Monday, March 30, 2009

some archival hints

Hi, everyone.

I've been searching for some archival hints since today's class. During Phase Two, most of you realized that the Lilly website currently provides very limited access. Thus, your best bet is to determine the type of source you are searching for and look it up on the massive card catalogue wall and/or to ask the Reading Room attendant to help you identify the type of source you are seeking. If you're feeling a bit tentative at this stage, do not panic--that's all a part of this kind of archival exploration. Explore with a vengeance(!) and remember that you're doing one of the hardest things of all: letting a critical question emerge.

Here is the detailed scope and content note on the exhibition of books related to medicine and surgery. Scroll all the way down to see the full holdings, and you'll notice that only selected images have been uploaded. You'll want to request individual items according to call number. If you are working with Florence Nightingale, these may provide interesting and relevant cultural backdrops via their images and texts, especially helping us to know what arguments formed the basis of medical practice at the time that Nightingale wrote her "Notes."

Also, if you are working on Nightingale and don't know where to focus, you might try the excerpts I identified on the archival project overview and collection list. You do not need to limit yourselves to those passages, but I started there because they seemed to represent the kinds of arguments she made.

For anyone interested in "Beauty's Triumph," Professor Cape provided me with the call number: HQ1201 .B385. It is an illustrated manuscript dated 1751 (about 100 years earlier than Barlee, Mulock-Craik, and the London Lowlife materials) but it was featured as part of an artificial collection created by Professor Cape called "Freethinkers, Reformers, and Suffragettes."

An interesting document to read alongside Mulock-Craik may be Henry Mayhew's London Labour and the London Poor: A Cyclopedia of the Condition and Earnings of Those That Will Work, Those Than Cannot Work, and Those That Will Not Work (1861-1862). This is in Box 15 of the BBC MSS portion of the "Cleverdon MSS II" collection.

The London Lowlife collection does have an extensive collection list with an item-by-item description of all 8 boxes and 4 oversized folders. The call number for this collection is DA676. If you're working with the Contagious Diseases Act and/or other 19th century texts, I highly recommend this list. The visual ephemera are so unique! You may be able to request a copy of the list--or request a copy to look at--from the Reading Room attendant. That collection may also house the Pall Mall Gazette
and W. T. Stead's Maiden Tribute of Modern Babylon (on childhood prostitution). Stead's document was instrumental to the repeal of the Contagious Diseases Act and to the creation of the Criminal Law Amendment Act (raising the age of consent to 16).

If you're working with Annie Besant, feel free to request and look through any of her other leaflets. The call number information is: BL2727 Box 1 Freethought Publishing Co. Items 11-27. It is a nice set of materials, but they are quite fragile and difficult to handle.

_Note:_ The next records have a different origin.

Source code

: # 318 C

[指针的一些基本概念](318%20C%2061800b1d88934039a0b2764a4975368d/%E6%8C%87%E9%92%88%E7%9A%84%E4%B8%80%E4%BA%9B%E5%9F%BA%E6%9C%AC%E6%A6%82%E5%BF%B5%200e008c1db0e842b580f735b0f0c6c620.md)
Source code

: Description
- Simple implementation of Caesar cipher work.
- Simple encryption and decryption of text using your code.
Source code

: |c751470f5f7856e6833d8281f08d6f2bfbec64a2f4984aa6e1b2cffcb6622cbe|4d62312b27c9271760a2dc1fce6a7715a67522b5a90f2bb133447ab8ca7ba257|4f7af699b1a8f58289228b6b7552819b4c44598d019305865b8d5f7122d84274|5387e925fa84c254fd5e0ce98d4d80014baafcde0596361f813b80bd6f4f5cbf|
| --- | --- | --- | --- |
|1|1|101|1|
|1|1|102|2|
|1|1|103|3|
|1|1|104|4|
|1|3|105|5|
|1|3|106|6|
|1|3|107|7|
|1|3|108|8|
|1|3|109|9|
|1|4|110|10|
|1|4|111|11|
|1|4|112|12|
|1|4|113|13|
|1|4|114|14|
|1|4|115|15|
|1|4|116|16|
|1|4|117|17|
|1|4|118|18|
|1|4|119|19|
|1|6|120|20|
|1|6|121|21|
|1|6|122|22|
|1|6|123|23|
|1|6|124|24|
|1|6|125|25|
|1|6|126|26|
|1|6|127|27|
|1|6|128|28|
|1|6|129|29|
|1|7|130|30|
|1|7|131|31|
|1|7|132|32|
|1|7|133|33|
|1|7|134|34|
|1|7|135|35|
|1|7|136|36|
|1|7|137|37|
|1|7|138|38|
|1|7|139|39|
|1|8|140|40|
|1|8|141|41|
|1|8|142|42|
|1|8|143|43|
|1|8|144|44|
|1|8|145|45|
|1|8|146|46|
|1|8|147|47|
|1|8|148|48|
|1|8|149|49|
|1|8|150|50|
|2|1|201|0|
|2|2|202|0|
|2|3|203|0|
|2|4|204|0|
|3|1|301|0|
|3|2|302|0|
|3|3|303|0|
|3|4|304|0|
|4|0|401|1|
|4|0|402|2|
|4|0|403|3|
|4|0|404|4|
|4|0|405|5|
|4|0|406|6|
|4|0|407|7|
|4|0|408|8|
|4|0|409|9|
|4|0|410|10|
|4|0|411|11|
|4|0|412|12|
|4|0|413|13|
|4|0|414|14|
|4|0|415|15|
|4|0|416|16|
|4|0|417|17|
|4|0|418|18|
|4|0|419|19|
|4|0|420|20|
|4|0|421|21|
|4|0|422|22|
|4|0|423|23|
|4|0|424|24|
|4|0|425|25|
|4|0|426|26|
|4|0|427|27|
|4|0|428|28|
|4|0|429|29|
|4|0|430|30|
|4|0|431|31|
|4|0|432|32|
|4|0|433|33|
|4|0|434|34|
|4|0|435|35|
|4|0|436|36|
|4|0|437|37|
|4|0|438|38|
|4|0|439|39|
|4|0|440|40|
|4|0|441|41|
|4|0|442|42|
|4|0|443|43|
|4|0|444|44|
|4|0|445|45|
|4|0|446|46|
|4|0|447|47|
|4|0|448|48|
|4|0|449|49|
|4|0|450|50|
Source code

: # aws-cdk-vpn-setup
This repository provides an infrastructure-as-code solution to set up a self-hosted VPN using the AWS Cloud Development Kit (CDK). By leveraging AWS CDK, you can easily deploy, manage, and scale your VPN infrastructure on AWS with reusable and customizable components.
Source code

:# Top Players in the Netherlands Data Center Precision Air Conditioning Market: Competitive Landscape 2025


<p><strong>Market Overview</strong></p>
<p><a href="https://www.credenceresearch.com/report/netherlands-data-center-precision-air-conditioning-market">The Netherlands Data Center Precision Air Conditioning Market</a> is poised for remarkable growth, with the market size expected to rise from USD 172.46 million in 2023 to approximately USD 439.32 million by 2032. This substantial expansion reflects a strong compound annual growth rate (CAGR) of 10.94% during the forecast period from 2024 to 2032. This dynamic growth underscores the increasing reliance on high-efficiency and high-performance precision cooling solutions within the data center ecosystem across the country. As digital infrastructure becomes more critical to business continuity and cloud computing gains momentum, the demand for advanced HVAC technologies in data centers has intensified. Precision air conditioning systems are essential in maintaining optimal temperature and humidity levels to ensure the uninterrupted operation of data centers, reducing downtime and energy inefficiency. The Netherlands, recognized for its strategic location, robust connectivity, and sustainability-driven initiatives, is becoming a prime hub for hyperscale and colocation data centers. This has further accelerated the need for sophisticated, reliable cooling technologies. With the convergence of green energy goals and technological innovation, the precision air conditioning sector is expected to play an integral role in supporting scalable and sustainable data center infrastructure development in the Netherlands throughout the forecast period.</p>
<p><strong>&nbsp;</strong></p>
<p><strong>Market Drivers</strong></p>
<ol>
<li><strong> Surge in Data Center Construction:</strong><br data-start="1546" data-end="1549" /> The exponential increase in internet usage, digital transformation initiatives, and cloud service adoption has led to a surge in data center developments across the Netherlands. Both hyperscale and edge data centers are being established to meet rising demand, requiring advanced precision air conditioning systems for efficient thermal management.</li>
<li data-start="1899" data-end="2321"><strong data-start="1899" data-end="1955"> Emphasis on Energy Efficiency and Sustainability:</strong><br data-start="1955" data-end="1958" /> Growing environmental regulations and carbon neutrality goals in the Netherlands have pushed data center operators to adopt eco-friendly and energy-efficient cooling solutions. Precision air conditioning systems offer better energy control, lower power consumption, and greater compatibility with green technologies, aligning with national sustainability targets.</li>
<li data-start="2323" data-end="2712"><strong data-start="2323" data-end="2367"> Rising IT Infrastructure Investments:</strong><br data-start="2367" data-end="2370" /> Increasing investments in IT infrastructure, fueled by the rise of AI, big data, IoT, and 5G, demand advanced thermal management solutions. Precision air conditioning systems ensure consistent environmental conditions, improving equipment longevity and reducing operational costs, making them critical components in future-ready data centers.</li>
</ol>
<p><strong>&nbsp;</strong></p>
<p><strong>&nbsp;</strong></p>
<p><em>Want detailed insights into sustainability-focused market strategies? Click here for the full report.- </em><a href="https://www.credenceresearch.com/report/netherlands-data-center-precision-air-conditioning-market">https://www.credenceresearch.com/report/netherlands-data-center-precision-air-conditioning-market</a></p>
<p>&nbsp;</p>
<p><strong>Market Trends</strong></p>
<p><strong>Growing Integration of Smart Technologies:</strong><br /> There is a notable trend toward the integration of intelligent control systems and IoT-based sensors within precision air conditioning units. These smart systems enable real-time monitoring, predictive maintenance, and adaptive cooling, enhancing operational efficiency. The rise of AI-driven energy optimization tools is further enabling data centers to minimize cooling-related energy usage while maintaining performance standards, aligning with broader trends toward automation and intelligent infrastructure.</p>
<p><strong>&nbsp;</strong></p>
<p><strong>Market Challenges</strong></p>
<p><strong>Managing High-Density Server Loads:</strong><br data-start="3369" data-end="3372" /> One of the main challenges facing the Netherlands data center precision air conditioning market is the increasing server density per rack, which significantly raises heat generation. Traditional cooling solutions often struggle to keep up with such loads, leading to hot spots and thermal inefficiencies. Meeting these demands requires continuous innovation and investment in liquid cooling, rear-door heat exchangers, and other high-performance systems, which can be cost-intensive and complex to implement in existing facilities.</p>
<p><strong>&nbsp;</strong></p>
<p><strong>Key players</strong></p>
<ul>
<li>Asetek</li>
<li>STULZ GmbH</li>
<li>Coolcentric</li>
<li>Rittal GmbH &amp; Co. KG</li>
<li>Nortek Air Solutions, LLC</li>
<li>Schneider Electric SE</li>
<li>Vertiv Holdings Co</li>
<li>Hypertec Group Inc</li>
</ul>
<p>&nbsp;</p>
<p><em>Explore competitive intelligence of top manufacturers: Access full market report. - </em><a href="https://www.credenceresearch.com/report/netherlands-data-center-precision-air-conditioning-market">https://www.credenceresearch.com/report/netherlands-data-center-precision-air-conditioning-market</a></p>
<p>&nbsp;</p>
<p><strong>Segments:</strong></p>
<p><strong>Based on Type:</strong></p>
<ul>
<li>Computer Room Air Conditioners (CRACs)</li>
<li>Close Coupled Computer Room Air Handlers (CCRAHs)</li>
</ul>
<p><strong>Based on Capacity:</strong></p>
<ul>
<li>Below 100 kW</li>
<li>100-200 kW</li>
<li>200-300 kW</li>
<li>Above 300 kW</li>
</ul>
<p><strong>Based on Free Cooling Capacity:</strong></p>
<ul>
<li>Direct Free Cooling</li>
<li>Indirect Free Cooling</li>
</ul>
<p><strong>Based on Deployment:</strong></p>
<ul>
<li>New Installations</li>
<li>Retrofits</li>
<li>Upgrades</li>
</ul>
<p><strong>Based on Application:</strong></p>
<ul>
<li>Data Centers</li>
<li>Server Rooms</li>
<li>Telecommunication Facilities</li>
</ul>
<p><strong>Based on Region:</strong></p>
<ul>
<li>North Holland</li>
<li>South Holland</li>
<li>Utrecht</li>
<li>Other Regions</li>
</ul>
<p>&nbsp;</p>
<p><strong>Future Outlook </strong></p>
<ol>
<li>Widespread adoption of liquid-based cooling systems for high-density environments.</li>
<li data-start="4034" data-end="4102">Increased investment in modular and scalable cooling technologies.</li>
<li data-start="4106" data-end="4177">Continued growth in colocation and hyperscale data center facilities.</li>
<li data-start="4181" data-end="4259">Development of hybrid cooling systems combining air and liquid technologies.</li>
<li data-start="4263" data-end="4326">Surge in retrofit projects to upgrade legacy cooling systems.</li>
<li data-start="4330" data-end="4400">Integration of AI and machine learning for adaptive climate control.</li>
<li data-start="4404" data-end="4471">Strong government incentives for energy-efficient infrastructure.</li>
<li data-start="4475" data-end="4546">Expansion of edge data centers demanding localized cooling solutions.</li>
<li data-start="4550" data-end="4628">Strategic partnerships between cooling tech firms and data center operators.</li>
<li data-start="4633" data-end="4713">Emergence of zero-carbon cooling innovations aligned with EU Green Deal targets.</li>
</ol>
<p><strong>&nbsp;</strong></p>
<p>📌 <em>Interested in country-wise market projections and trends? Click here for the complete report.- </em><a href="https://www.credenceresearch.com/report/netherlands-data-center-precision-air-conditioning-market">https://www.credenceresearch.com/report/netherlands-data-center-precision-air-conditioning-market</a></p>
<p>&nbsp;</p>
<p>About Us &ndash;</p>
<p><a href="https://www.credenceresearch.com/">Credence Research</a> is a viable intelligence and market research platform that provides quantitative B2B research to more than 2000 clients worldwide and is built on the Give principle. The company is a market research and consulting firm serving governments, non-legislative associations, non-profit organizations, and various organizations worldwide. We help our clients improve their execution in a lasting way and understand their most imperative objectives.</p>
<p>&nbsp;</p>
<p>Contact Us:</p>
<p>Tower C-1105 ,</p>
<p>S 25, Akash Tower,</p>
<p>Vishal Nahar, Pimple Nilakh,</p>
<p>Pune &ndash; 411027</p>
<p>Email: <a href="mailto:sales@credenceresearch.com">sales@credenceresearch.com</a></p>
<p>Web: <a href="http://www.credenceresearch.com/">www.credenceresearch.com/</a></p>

If you're working with the Haldeman MSS, there is another folder of materials that might be useful (if it hasn't already been pulled and placed with our collection). The call number information is LMC 1447 (Haldeman, Mrs. S.A., mss), Box 1. There are some news clippings about Sarah Alice Haldeman dated April 18, April 20, and April 27 1916 about her motivation to go into social betterment, about housewives economizing, and about women in banking. There is also an article dated January 4, 1907 on Haldeman's views on money and business, and a small clip called "Women and Banking" dated January 10, 1903. These items will probably have to be requested by date, since the collection list I have doesn't indicate which folder contains them. You might also look to the Haldeman MSS lists and the Mrs. SA Haldeman MSS lists to get a fuller sense of genealogy so you know who is related to whom.

For Gordimer, here is the full guide and online finding aid, as well as a general collection description. I believe in Box 4, Folder 21 marked "Early Writings" there is a kind of diary in which Gordimer kept track of and reviewed all books she had read that year.

As you find things, feel free to share with the rest of us!